While I was on Cape I got an angry call and text message from my friend regarding the Red Sox. Well, not the Red Sox, but rather Rhino Bar.
I hate Rhino Bar. Hate, hate, hate. I've mentioned this before, but it bears repeating: I hate the Georgetown crowd, I hate Georgetown prices, and I hate Georgetown collars. The last time I went to Rhino was for the Patriots-Eagles Super Bowl. The place considers itself to be a big Eagles bar so my friend and I got there first to be contrarian assholes and celebrate after the Eagles inevitably lost.
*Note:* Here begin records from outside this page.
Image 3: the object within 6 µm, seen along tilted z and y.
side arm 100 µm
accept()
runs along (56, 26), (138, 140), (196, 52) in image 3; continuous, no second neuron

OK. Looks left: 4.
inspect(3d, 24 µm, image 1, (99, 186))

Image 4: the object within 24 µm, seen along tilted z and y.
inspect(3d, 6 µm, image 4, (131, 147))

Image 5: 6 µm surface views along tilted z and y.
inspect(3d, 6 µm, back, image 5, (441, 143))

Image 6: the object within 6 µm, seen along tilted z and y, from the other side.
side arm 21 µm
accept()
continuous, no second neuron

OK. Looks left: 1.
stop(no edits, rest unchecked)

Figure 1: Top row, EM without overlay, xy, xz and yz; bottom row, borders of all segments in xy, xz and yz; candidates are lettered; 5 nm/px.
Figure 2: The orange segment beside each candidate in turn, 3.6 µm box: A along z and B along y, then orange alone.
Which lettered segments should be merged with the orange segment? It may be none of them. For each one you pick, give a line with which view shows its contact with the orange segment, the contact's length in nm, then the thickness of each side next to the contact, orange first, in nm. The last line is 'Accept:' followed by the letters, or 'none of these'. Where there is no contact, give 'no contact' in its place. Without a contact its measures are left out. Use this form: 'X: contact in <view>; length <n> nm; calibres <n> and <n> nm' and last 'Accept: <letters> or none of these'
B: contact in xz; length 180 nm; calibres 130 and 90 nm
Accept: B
The thing is, the place is a Red Sox bar too. That's right. Check out the bottom of their website. The place affiliates itself with the Boston Red Sox, Philadelphia Eagles, Syracuse Orange, Ohio State Buckeyes, and the Penn State Nittany Lions. The last two teams are especially egregious since they're conference rivals. That's like being a R***kins and Cowboys bar.
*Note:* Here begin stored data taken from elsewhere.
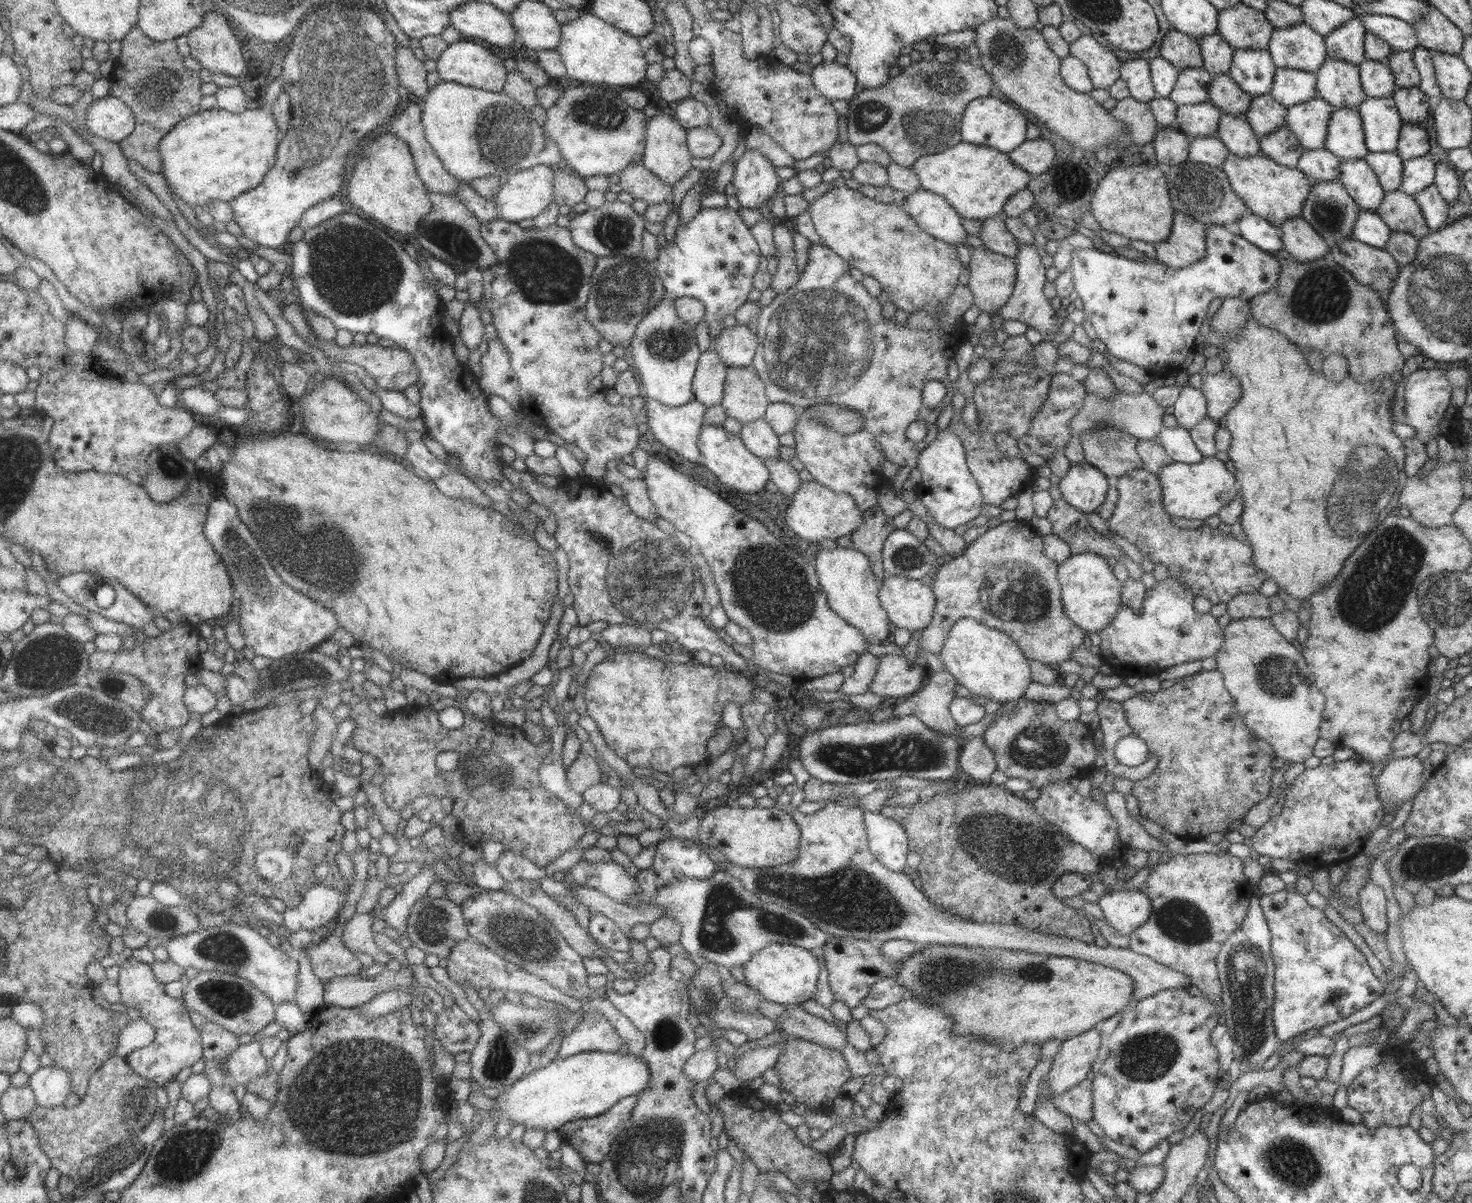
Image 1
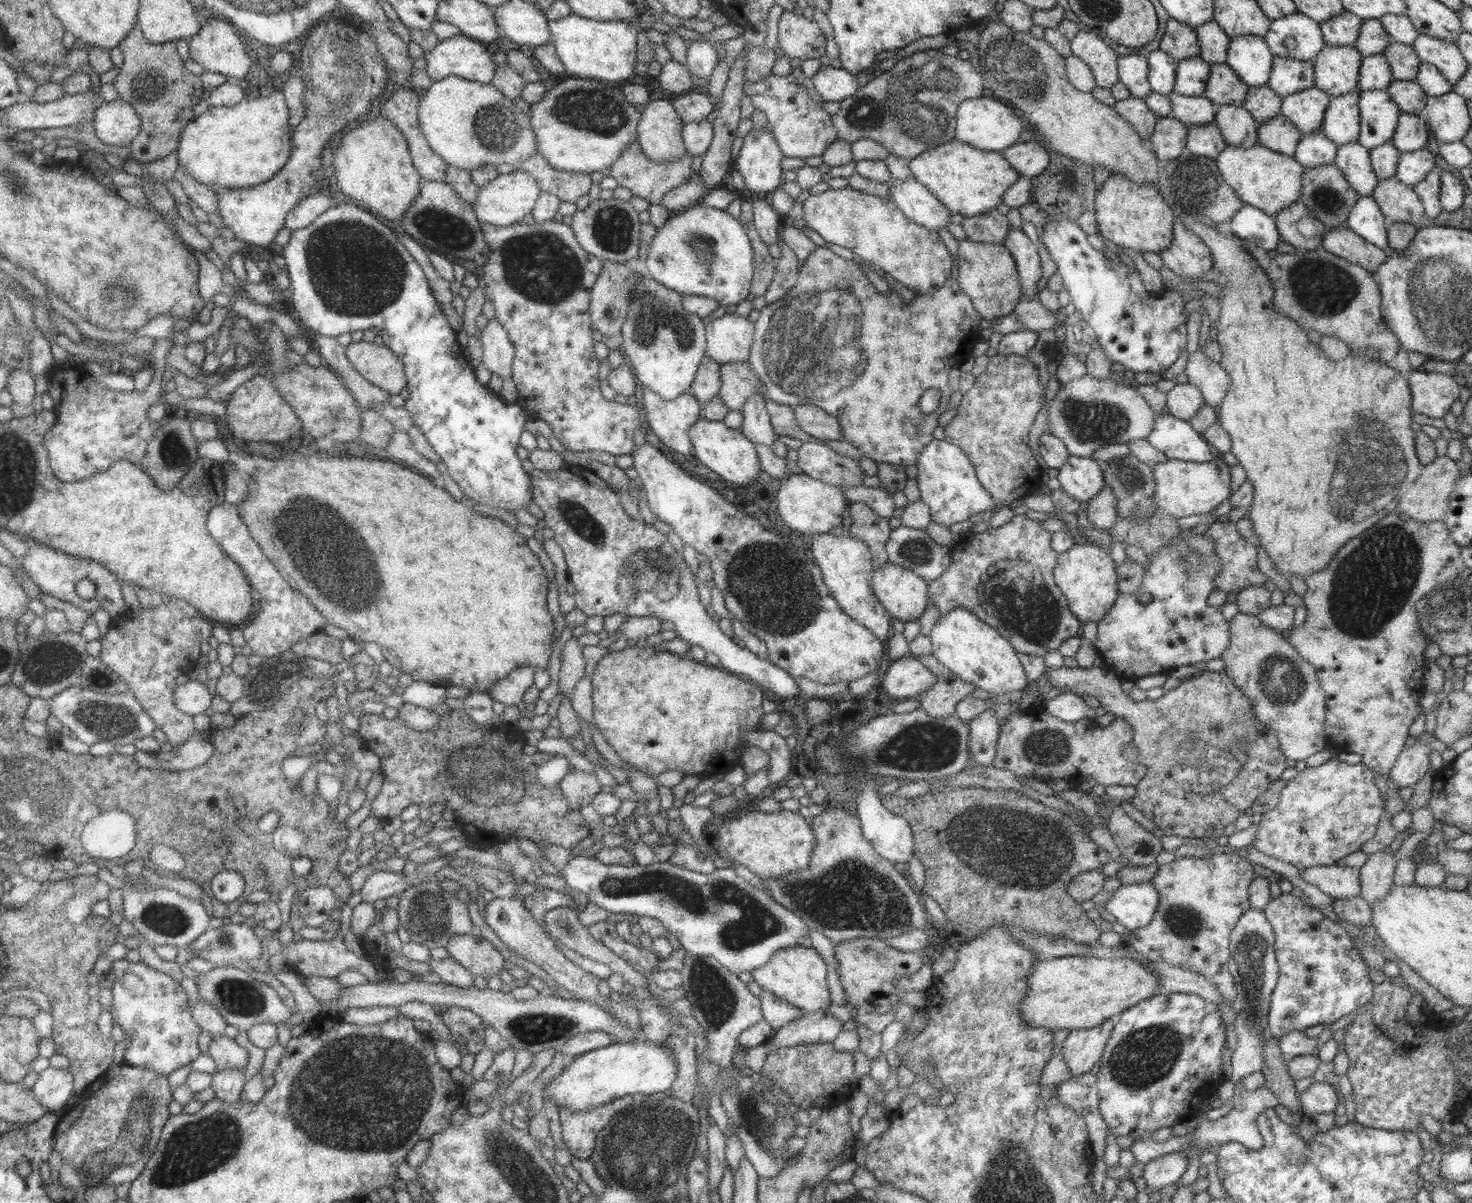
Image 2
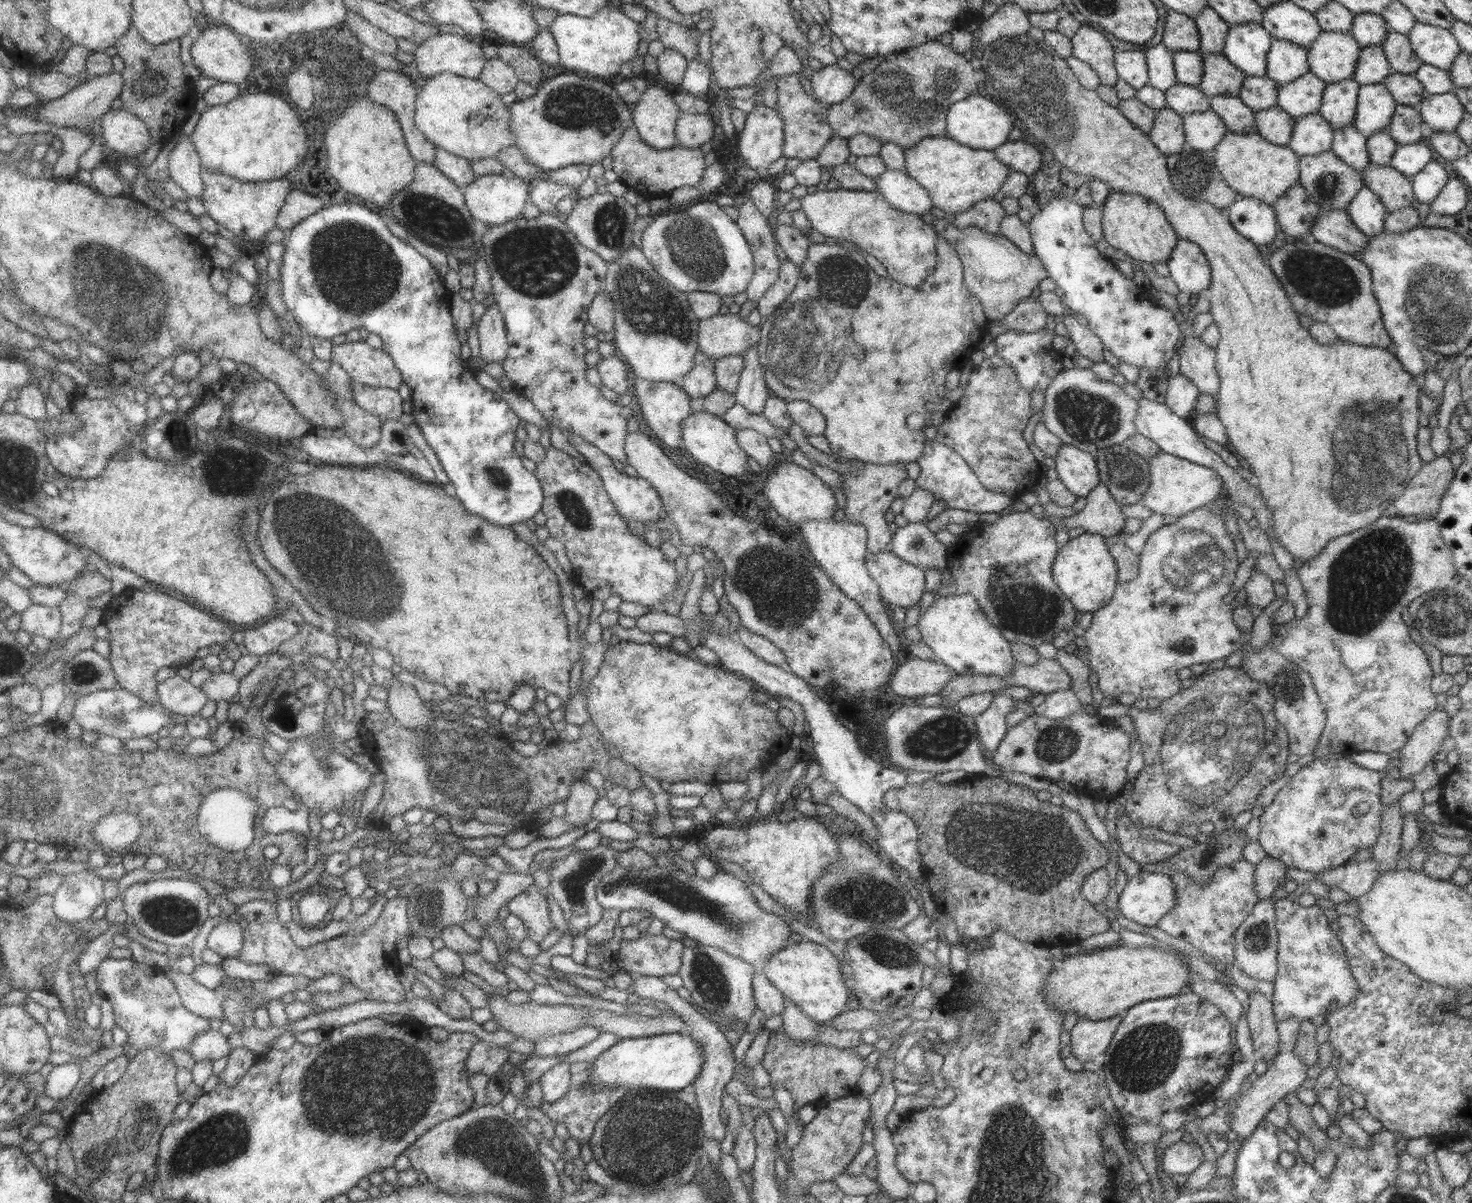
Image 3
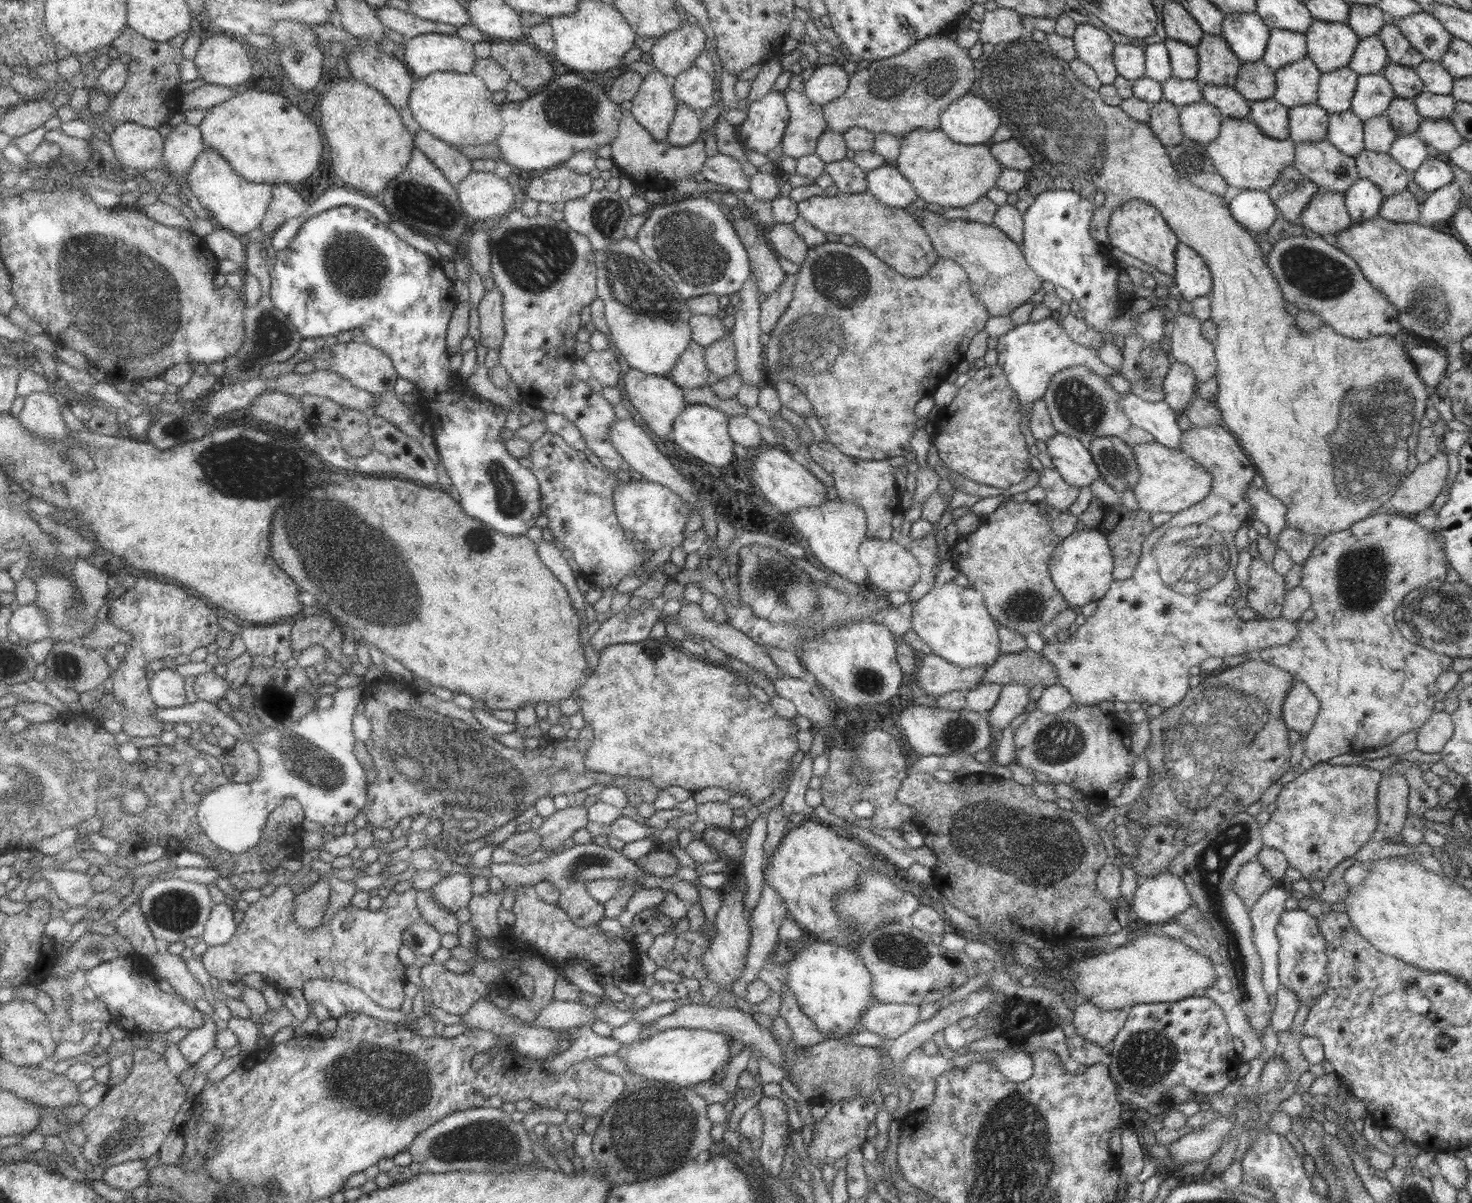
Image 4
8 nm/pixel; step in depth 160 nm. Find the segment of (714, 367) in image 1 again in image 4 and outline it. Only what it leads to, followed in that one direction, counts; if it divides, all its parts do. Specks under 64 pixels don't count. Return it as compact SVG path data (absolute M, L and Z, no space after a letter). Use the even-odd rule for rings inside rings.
M689 342L685 351L677 356L677 363L669 371L670 380L683 394L693 388L705 388L711 378L703 360L704 349L696 342Z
So, Rhino has a huge banner on their balcony. "Go Red Sox!" and other stuff like that. So my friend wants to go to Rhino and get good and toasted on Saturday night while watching the game with his fellow Sox fans.
Except Rhino refuses to show the game.
The bar with a gigantic Red Sox banner is only showing the Penn State-Ohio State football game on Saturday night. I guess two loyalties playing each other somehow trumpets the World Fucking Series.
I don't ask for sympathy. Boston sports fans certainly don't need it. A lot of Internet space has been devoted to talking about just how good it must feel to root for Boston teams in 2007. And, man, it does feel good.
Red Sox fans, especially the countless "pink hats" that sprouted up after 2004, are a dime-a-dozen. They're so dime-a-dozen that I understand why a bar would want to tap into that fan base. But inorganic sports allegiances disgust me. And Rhino, just like almost every other Georgetown bar, is strikingly inorganic.